Rebecca Jarrett

Rebecca Jarrett (1846-1928) was a former British prostitute and procuress who, with reformer and newspaper editor William Thomas Stead, fought against child prostitution and white slavery during the late 19th century.

Involved in prostitution during much of her early life, she was eventually found by a Salvation Army officer in Northampton in "a distressing condition" and was eventually transferred to a Rescue Home in London, where she resided in a small house in Whitechapel in November 1885. It was while she stayed there that she told the head mistress Mrs.
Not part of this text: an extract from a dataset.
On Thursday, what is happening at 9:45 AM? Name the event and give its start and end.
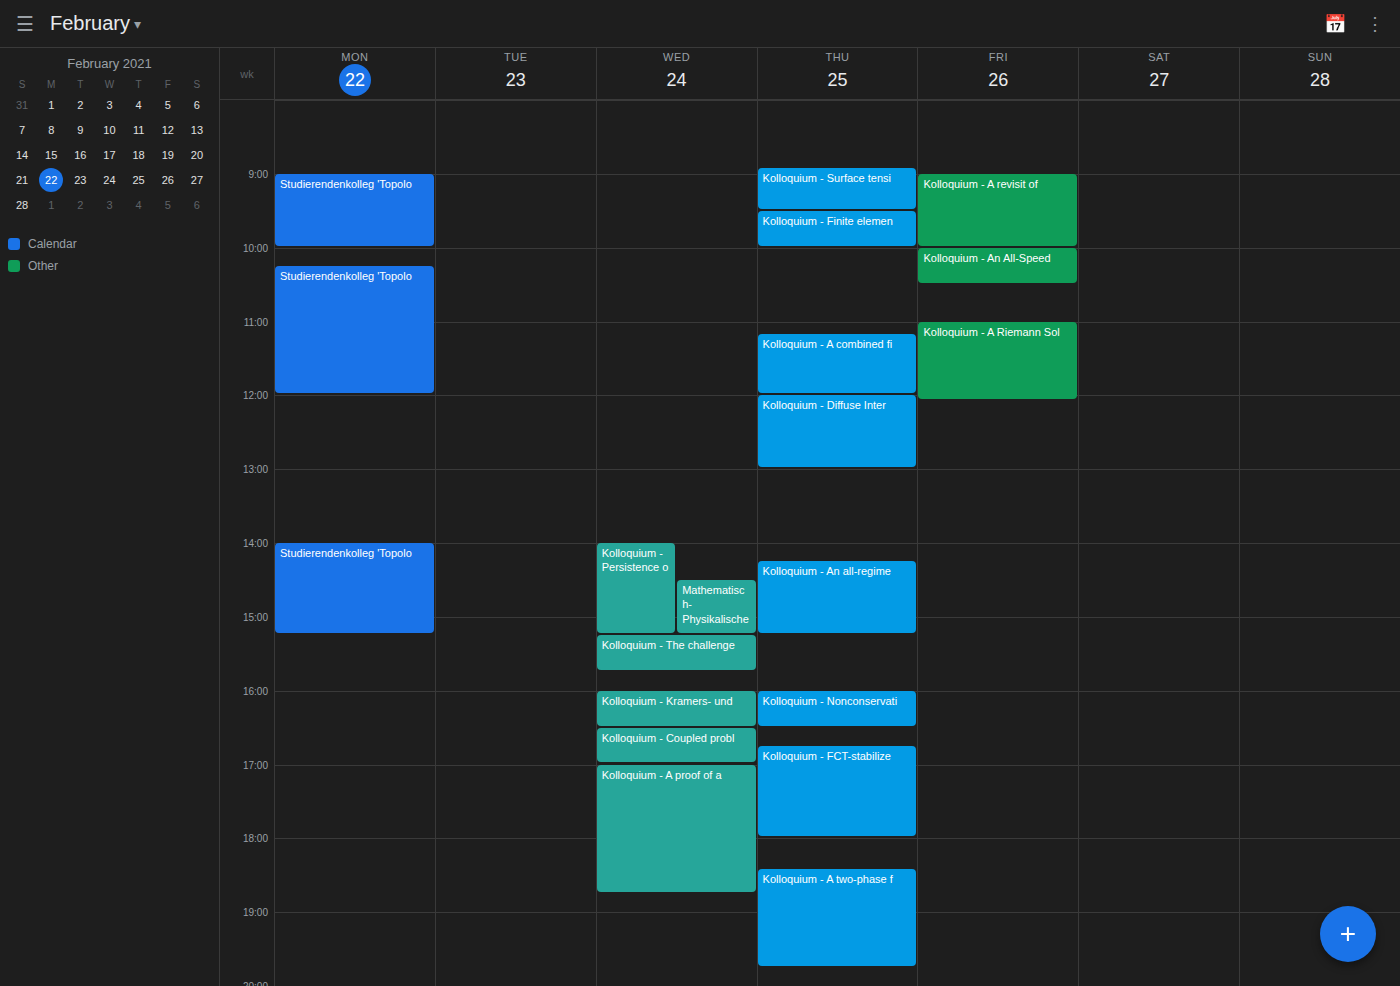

Bramwell Booth of the conditions she experienced regarding the prostitution of girls as young as thirteen in the brothels and streets of London.

Later that year, she helped Stead in obtaining a 13-year old Eliza Armstrong from her mother, making sure the mother was well aware of their purposes, and had her taken to a local midwife before being sent to a London brothel.

Posing as a rich businessman, he visited the brothel and had the girl drugged before she was brought to him (whereby he had the girl taken to a Salvation Army home in France). Following a series of articles published by Stead in the Pall Mall Gazette, titled The Maiden Tribute of Modern Babylon, which received an immediate public outcry resulting in the beginnings of the moral reform movement as rallies were held across the country and a petition sent to the House of Commons. However, despite public support behind them, both she and Stead were arrested on charges of abduction and indecent assault (possibly arrainged by Cavendish Bentinck) with Jarrett imprisoned for six months until the Criminal Law Amendment Act 1885 was passed.

After her release, she stayed at a rescue home under a Mrs. Josephine Butler and helped with many other girls and young women who later resided there for a time before returning to Mrs. Booth's home where she resided until her death in early-1928.